* _Work order 1_
Please switch "category" to "group" in the chart comprehension entries below, keeping everything else unchanged, and leave the pictures out of your reply.
Text section START
Fig. 57 (VI.). It often happens, while fishing, that a hook is caught in a snag, or by some other means lost. The diagram shows the most expeditious manner of attaching another hook by what is known as the "sinker hitch," described further on (Fig. 57, D, D, D, and Fig. 58, XIV., XV., and XVI.).

Fig. 57, VII. is another and more secure method of attaching a hook by knitting the line on with a succession of hitches.

How To Make a Horse-Hair Watch-Guard.

The same hitches are used in the manufacture of horse-hair watch-guards, much in vogue with the boys in some sections of the country. As regularly as "kite-time," "top-time," or "ball-time," comes "horse-hair watch-guard time."

About once a year the rage for making watch-guards used to seize the boys of our school, and by some means or other almost every boy would have a supply of horse-hair on hand. With the first tap of the bell for recess, some fifty hands would dive into the mysterious depths of about fifty pockets, and before the bell had stopped ringing about fifty watch-guards, in a more or less incomplete state, would be produced.

Whenever a teamster's unlucky stars caused him to stop near the school-house, a chorus of voices greeted him with "Mister, please let us have some hair from your horses' tails."

The request was at first seldom refused, possibly because its nature was not at the time properly understood; but lucky was the boy considered who succeeded in pulling a supply of hair from the horses' tails without being interrupted by the heels of the animals or by the teamster, who, when he saw the swarm of boys tugging at his horses' tails, generally repented his first good-natured assent, and with a gruff "Get out, you young rascals!" sent the lads scampering to the school-yard fence.
Text section END
Data section START
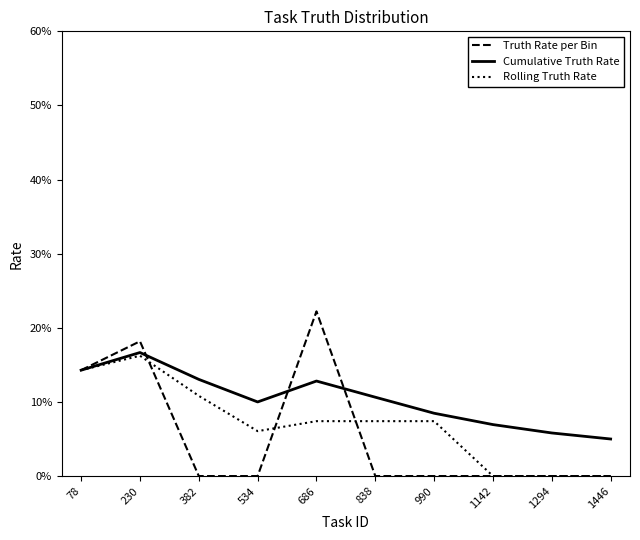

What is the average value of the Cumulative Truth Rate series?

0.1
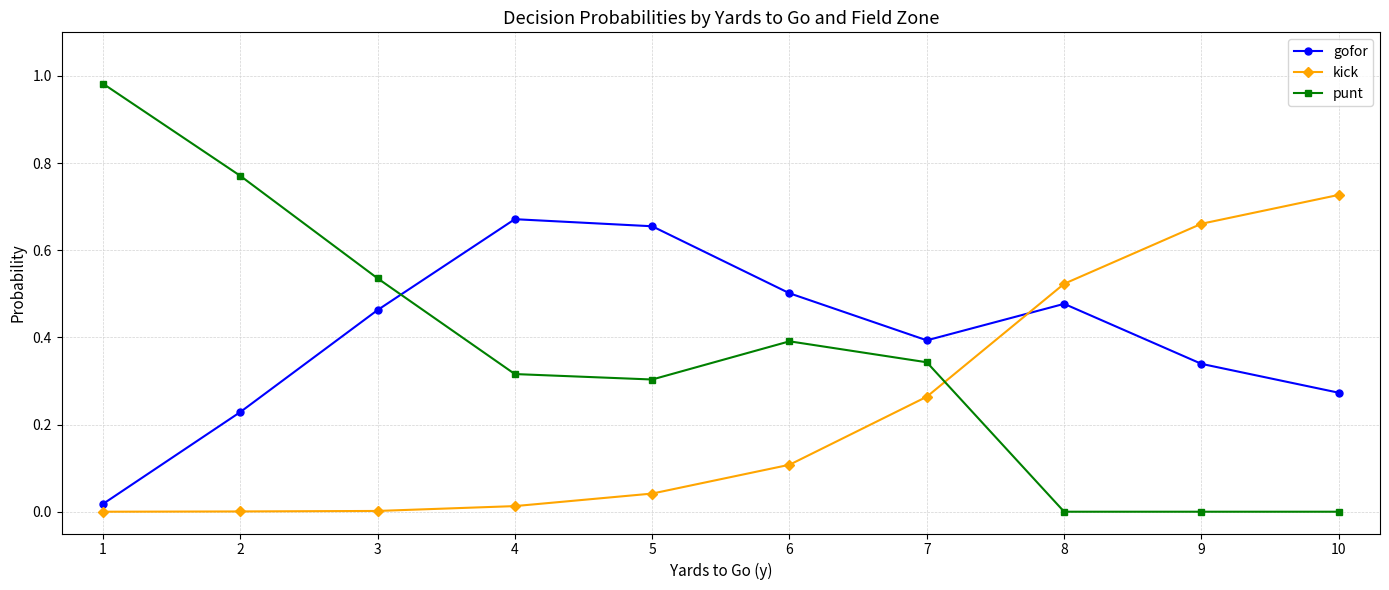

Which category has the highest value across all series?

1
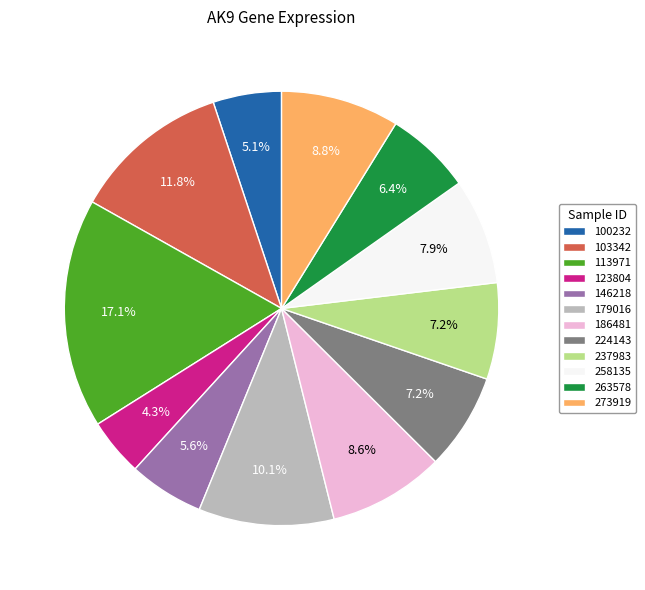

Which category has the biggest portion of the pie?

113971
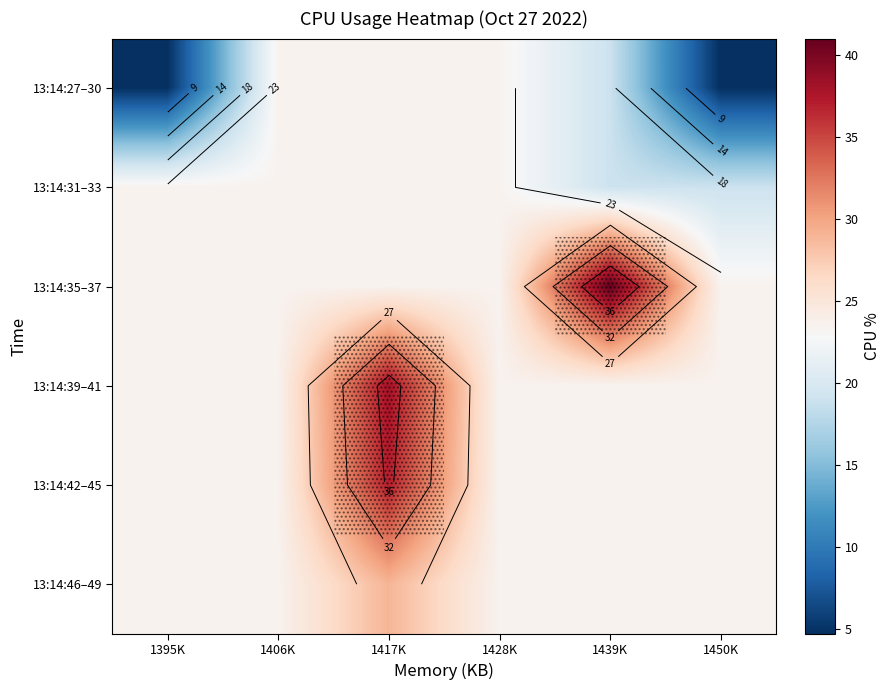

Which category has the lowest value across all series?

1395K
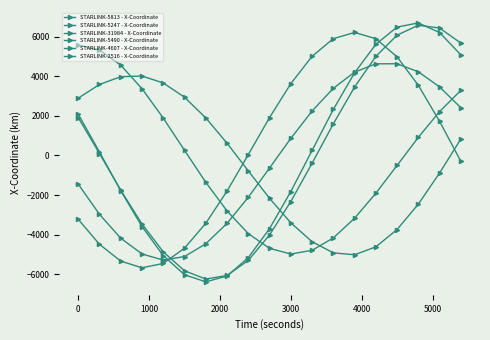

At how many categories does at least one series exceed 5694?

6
Data section END
* _Work order 2_
Decide whether each statement agrees with the text on hitches and horse-hair watch-guards. Answer yes or no, and quote the deciding words.
(a) The sinker hitch is given as the quickest way to attach another hook.
(b) Teamsters refused the boys' request for hair from the start.
(c) The craze for making watch-guards came over the boys about once a year.

* _Result 1_
What is the average value of the Cumulative Truth Rate series?

0.1

Which group has the highest value across all series?

1

Which group has the biggest portion of the pie?

113971

Which group has the lowest value across all series?

1395K

At how many categories does at least one series exceed 5694?

6

* _Result 2_
(a) Yes: "The diagram shows the most expeditious manner of attaching another hook"
(b) No: "The request was at first seldom refused"
(c) Yes: "About once a year the rage for making watch-guards used to seize the boys of our school"